Tinjau TN Gunung Gede Pangrango, Wiratno Tak Sekadar Motret Pohon Ber-Barcode
"Itu saya lagi motret pohon di jalur ke Cibereum yang sudah dipasang barcode".
Begitu balasan WA dari Direktur Jenderal Konservasi Sumber Daya Alam dan Ekosistem (Dirjen KSDAE) Kementerian Lingkungan Hidup dan Kehutanan (KLHK), Wiratno ketika TravelPlus Indonesia menanyakan perihal fotonya itu.
Pohon ber-barcode yang diabadikan Wiratno itu bernama Walen (Ficus ribes), salah satu jenis Ficus spp.
Di Indonesia, anggota Ficus spp. sering dikenal dengan nama Beringin-beringinan.
Marga Ficus memiliki antara 600 sampai 1000 jenis yang umunmya tersebar di daerah tropik.
Di kawasan Bopuncur (Bogor-Puncak-Cianjur), selain di Taman Nasional Gunung Gede Pangrango (TNGGP), Pohon Walen juga banyak ditemukan di areal Cagar Alam Telaga Warna, Bogor.
Dilansir dari gedepangrango.org, situs resmi Balai Besar TNGGP, Wiratno mengunjungi Resort Cibodas pada hari kedua kunjungannya di TNGGP, Minggu (7/6/2020).
Di sana, Wiratno yang didampingi Tandya Tjahjana, selaku Sekretaris Direktorat Jenderal KSDAE, beserta jajarannya dan tentu saja Kepala Balai Besar TNGGP Wahju Rudianto, melihat area pohon ber-barcode di jalur interpretasi jalur pendidikan konservasi alam Resort Cibodas.

**Data untuk Diolah**
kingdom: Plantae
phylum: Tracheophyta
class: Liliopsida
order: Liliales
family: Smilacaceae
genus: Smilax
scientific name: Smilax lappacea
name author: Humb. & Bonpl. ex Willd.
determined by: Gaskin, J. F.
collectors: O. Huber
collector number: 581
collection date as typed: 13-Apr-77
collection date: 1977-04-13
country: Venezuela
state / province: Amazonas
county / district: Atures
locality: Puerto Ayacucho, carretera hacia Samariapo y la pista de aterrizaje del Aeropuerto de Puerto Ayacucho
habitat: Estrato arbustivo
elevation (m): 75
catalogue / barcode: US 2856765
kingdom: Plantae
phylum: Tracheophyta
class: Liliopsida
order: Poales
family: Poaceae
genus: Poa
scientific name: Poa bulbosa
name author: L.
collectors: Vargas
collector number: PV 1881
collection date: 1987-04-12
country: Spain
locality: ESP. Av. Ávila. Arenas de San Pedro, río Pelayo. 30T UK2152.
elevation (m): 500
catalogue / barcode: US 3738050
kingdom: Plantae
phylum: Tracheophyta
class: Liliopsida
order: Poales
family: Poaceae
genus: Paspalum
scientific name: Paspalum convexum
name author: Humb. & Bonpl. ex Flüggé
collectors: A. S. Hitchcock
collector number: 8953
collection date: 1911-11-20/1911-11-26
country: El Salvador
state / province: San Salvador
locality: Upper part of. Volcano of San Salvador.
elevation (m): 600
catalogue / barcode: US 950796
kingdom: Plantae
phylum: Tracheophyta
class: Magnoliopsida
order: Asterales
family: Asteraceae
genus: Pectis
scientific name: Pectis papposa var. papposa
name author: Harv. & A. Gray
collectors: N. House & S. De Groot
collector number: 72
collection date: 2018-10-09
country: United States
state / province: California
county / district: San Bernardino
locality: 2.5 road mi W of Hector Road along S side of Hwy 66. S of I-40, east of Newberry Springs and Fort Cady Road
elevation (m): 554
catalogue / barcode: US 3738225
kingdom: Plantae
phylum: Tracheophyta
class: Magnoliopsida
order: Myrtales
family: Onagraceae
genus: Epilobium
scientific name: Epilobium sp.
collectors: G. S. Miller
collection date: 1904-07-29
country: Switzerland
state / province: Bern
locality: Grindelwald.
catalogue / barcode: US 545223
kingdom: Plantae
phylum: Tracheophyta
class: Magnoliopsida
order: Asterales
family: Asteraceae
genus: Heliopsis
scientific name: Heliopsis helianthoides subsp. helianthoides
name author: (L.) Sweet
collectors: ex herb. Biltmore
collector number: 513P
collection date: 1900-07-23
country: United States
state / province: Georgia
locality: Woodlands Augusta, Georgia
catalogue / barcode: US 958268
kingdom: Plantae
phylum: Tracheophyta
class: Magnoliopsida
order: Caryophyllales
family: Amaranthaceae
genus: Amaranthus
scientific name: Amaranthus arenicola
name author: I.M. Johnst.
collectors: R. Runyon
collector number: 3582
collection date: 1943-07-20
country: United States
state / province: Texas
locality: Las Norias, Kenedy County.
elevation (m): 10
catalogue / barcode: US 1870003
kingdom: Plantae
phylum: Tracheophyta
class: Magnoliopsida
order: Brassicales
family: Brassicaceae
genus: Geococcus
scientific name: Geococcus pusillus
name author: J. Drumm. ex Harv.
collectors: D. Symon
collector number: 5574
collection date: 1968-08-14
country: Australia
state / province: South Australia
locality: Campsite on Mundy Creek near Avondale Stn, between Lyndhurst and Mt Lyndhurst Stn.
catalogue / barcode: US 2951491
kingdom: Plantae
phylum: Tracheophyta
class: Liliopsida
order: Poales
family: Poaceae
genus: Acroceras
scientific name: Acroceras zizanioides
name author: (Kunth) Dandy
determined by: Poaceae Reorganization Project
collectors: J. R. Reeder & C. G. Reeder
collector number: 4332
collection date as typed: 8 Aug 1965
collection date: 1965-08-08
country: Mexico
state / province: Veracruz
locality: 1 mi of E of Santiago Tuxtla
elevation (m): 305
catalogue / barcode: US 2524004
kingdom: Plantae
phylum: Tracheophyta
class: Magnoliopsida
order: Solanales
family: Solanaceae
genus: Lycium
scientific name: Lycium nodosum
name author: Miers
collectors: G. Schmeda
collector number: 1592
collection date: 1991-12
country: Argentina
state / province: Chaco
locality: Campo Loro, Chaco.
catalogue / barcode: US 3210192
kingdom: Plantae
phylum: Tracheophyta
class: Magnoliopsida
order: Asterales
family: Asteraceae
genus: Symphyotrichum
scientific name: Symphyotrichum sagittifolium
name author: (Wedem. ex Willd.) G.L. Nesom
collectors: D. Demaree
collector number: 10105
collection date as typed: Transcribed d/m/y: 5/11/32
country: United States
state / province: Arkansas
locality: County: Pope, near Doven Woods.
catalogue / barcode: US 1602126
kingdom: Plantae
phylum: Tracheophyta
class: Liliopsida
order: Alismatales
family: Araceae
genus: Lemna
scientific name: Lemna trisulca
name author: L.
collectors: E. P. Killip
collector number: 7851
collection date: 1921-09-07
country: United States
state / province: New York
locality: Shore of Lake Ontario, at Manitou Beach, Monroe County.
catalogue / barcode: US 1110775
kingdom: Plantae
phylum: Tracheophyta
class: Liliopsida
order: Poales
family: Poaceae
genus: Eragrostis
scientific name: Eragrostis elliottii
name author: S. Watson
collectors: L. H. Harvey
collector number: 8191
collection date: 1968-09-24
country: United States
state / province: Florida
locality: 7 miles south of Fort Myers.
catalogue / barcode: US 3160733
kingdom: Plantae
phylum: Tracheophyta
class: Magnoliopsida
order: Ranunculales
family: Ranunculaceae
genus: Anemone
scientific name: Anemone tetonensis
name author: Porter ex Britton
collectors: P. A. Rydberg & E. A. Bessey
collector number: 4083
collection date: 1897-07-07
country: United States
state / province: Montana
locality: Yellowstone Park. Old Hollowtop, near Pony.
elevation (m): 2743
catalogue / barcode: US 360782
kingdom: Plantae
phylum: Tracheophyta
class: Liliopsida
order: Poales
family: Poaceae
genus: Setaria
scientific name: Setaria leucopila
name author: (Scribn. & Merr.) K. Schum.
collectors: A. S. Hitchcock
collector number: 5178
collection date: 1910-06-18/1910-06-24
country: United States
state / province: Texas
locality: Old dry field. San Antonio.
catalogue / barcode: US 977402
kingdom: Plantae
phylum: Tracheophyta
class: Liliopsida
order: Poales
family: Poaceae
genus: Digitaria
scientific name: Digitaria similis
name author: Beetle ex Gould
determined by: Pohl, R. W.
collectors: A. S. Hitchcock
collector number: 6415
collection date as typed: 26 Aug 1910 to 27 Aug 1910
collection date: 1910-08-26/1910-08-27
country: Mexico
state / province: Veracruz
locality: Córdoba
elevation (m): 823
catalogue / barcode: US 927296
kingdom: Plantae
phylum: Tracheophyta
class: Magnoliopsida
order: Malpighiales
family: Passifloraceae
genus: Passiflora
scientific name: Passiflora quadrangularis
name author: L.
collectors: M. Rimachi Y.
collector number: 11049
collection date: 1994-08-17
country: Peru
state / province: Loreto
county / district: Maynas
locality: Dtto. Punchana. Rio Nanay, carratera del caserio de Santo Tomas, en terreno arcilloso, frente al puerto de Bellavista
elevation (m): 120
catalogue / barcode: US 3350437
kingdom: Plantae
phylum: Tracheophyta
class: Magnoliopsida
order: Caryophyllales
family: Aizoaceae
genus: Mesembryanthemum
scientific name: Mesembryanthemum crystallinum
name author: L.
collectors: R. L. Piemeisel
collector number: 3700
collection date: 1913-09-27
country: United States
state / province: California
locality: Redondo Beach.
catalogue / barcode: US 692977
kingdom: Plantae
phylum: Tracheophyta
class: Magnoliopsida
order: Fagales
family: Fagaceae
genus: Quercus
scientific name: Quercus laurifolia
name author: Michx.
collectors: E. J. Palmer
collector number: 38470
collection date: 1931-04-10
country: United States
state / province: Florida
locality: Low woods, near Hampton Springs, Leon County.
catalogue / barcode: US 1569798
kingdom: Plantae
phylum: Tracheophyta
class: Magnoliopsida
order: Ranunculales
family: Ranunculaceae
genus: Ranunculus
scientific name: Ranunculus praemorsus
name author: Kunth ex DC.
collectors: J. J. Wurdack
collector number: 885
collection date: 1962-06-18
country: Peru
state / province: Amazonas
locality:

**Tujuan Tugas**
**a.** Menurut artikel tentang kunjungan Wiratno ke TNGGP, apa nama pohon ber-barcode yang difoto Wiratno?
**b.** Cetak ulang tanpa perubahan baris-baris dalam catatan, dimulai dari baris yang memuat "collector number: 10105" dan terus sampai baris yang memuat "genus: Setaria", kedua baris itu ikut dicetak.

**Hasil Jawaban**
**a.** Walen (Ficus ribes).

**b.**
collector number: 10105
collection date as typed: Transcribed d/m/y: 5/11/32
country: United States
state / province: Arkansas
locality: County: Pope, near Doven Woods.
catalogue / barcode: US 1602126
kingdom: Plantae
phylum: Tracheophyta
class: Liliopsida
order: Alismatales
family: Araceae
genus: Lemna
scientific name: Lemna trisulca
name author: L.
collectors: E. P. Killip
collector number: 7851
collection date: 1921-09-07
country: United States
state / province: New York
locality: Shore of Lake Ontario, at Manitou Beach, Monroe County.
catalogue / barcode: US 1110775
kingdom: Plantae
phylum: Tracheophyta
class: Liliopsida
order: Poales
family: Poaceae
genus: Eragrostis
scientific name: Eragrostis elliottii
name author: S. Watson
collectors: L. H. Harvey
collector number: 8191
collection date: 1968-09-24
country: United States
state / province: Florida
locality: 7 miles south of Fort Myers.
catalogue / barcode: US 3160733
kingdom: Plantae
phylum: Tracheophyta
class: Magnoliopsida
order: Ranunculales
family: Ranunculaceae
genus: Anemone
scientific name: Anemone tetonensis
name author: Porter ex Britton
collectors: P. A. Rydberg & E. A. Bessey
collector number: 4083
collection date: 1897-07-07
country: United States
state / province: Montana
locality: Yellowstone Park. Old Hollowtop, near Pony.
elevation (m): 2743
catalogue / barcode: US 360782
kingdom: Plantae
phylum: Tracheophyta
class: Liliopsida
order: Poales
family: Poaceae
genus: Setaria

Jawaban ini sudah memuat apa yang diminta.